Data for analysis:
========
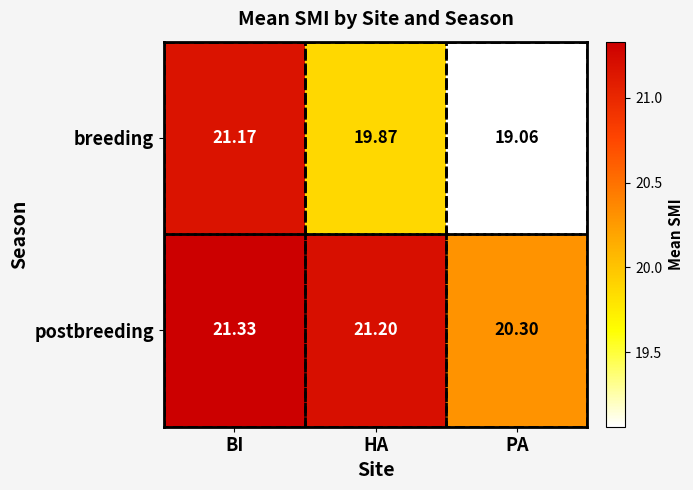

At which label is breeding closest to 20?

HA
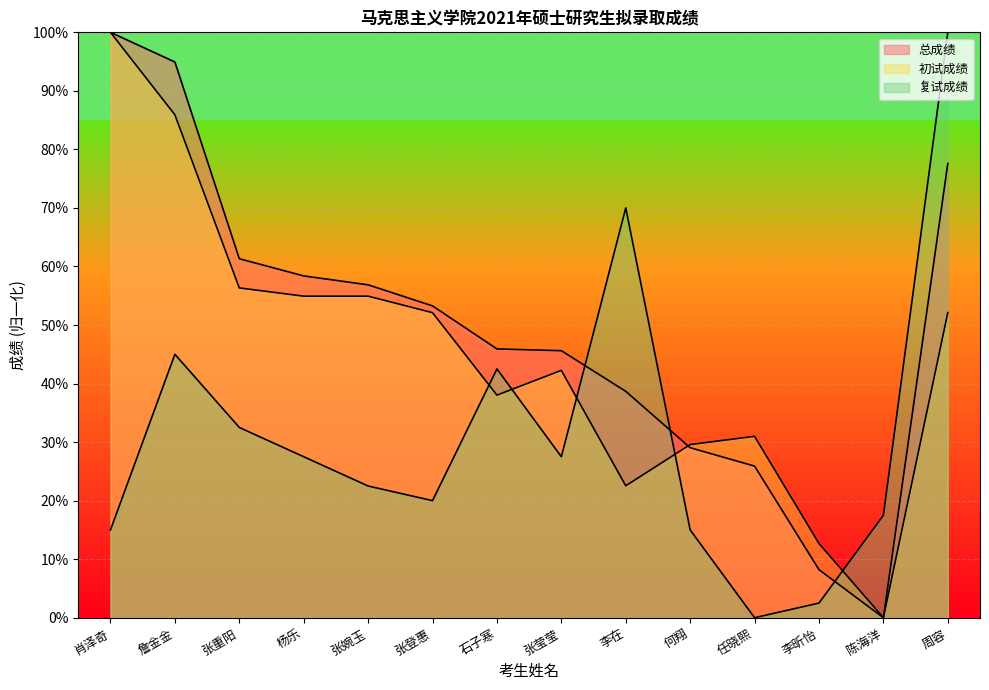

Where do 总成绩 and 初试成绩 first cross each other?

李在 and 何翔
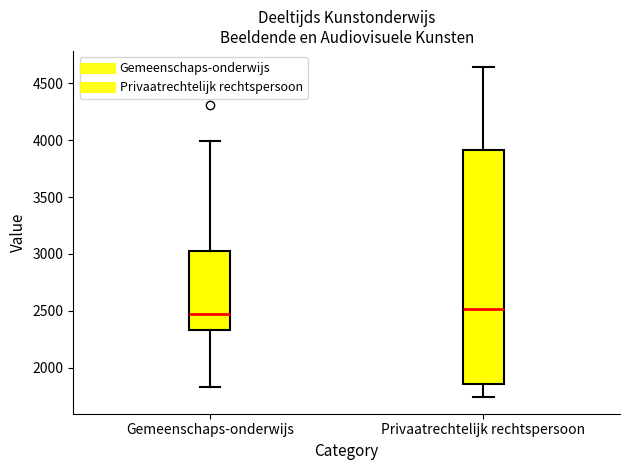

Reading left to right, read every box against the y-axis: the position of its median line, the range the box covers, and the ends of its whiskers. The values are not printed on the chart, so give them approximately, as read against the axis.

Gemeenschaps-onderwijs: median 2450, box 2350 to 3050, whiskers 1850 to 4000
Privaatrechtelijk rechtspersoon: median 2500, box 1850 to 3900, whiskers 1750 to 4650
========
Problem to work on:
Write out all the lines above verbatim, with the pictures omitted.

Completed exercise:
At which label is breeding closest to 20?

HA

Where do 总成绩 and 初试成绩 first cross each other?

李在 and 何翔

Reading left to right, read every box against the y-axis: the position of its median line, the range the box covers, and the ends of its whiskers. The values are not printed on the chart, so give them approximately, as read against the axis.

Gemeenschaps-onderwijs: median 2450, box 2350 to 3050, whiskers 1850 to 4000
Privaatrechtelijk rechtspersoon: median 2500, box 1850 to 3900, whiskers 1750 to 4650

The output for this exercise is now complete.